- Opening Delimiter -

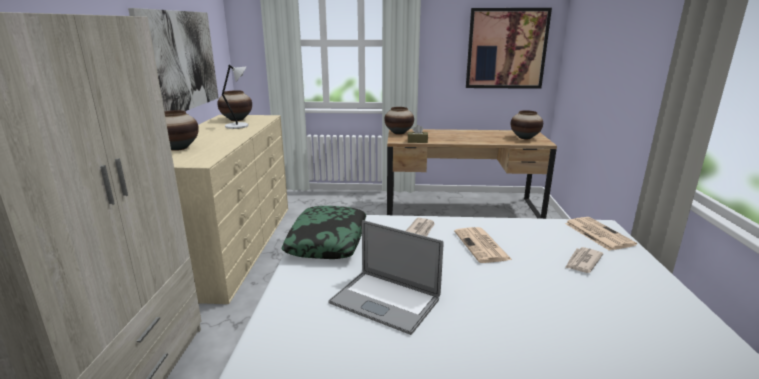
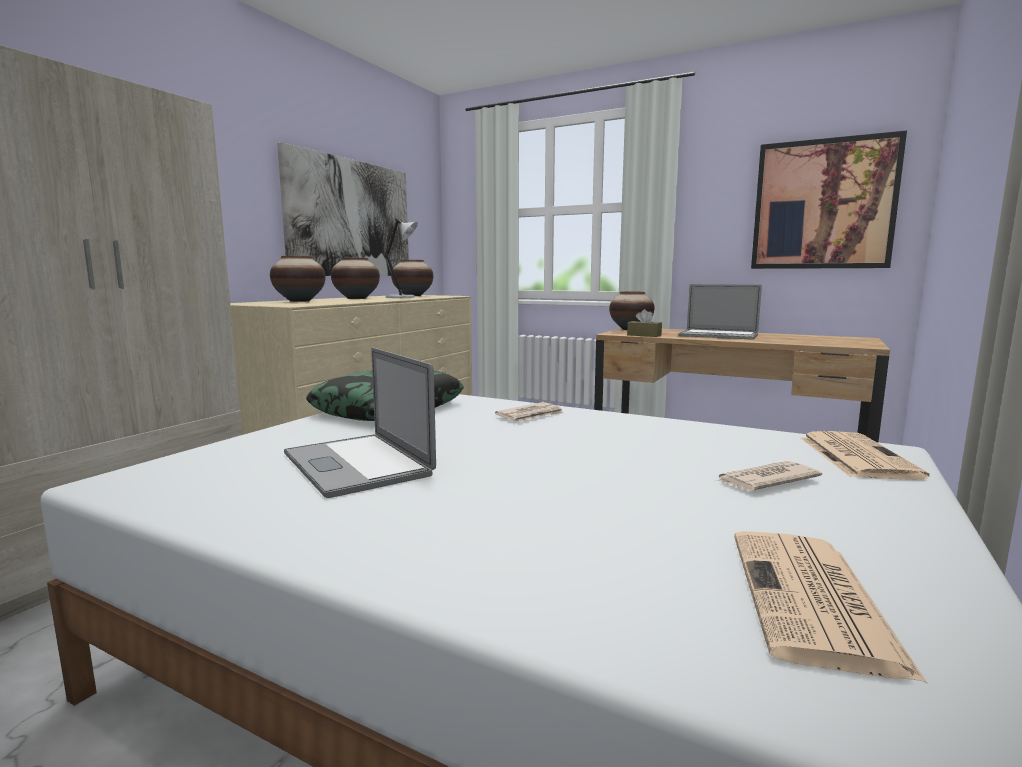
camera: 25 degrees right, 10 degrees down
newspaper [454,227,512,263] -> newspaper moved to [734,531,927,683]
vase [511,110,543,139] -> vase moved to [331,258,380,299]
none -> laptop [678,284,762,340]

- Closing Delimiter -

### TASK GOAL:
Keep the pictures out while you retype all of the data above exactly as it appears.

### ANSWER TO THIS EXERCISE:
camera: 25 degrees right, 10 degrees down
newspaper [454,227,512,263] -> newspaper moved to [734,531,927,683]
vase [511,110,543,139] -> vase moved to [331,258,380,299]
none -> laptop [678,284,762,340]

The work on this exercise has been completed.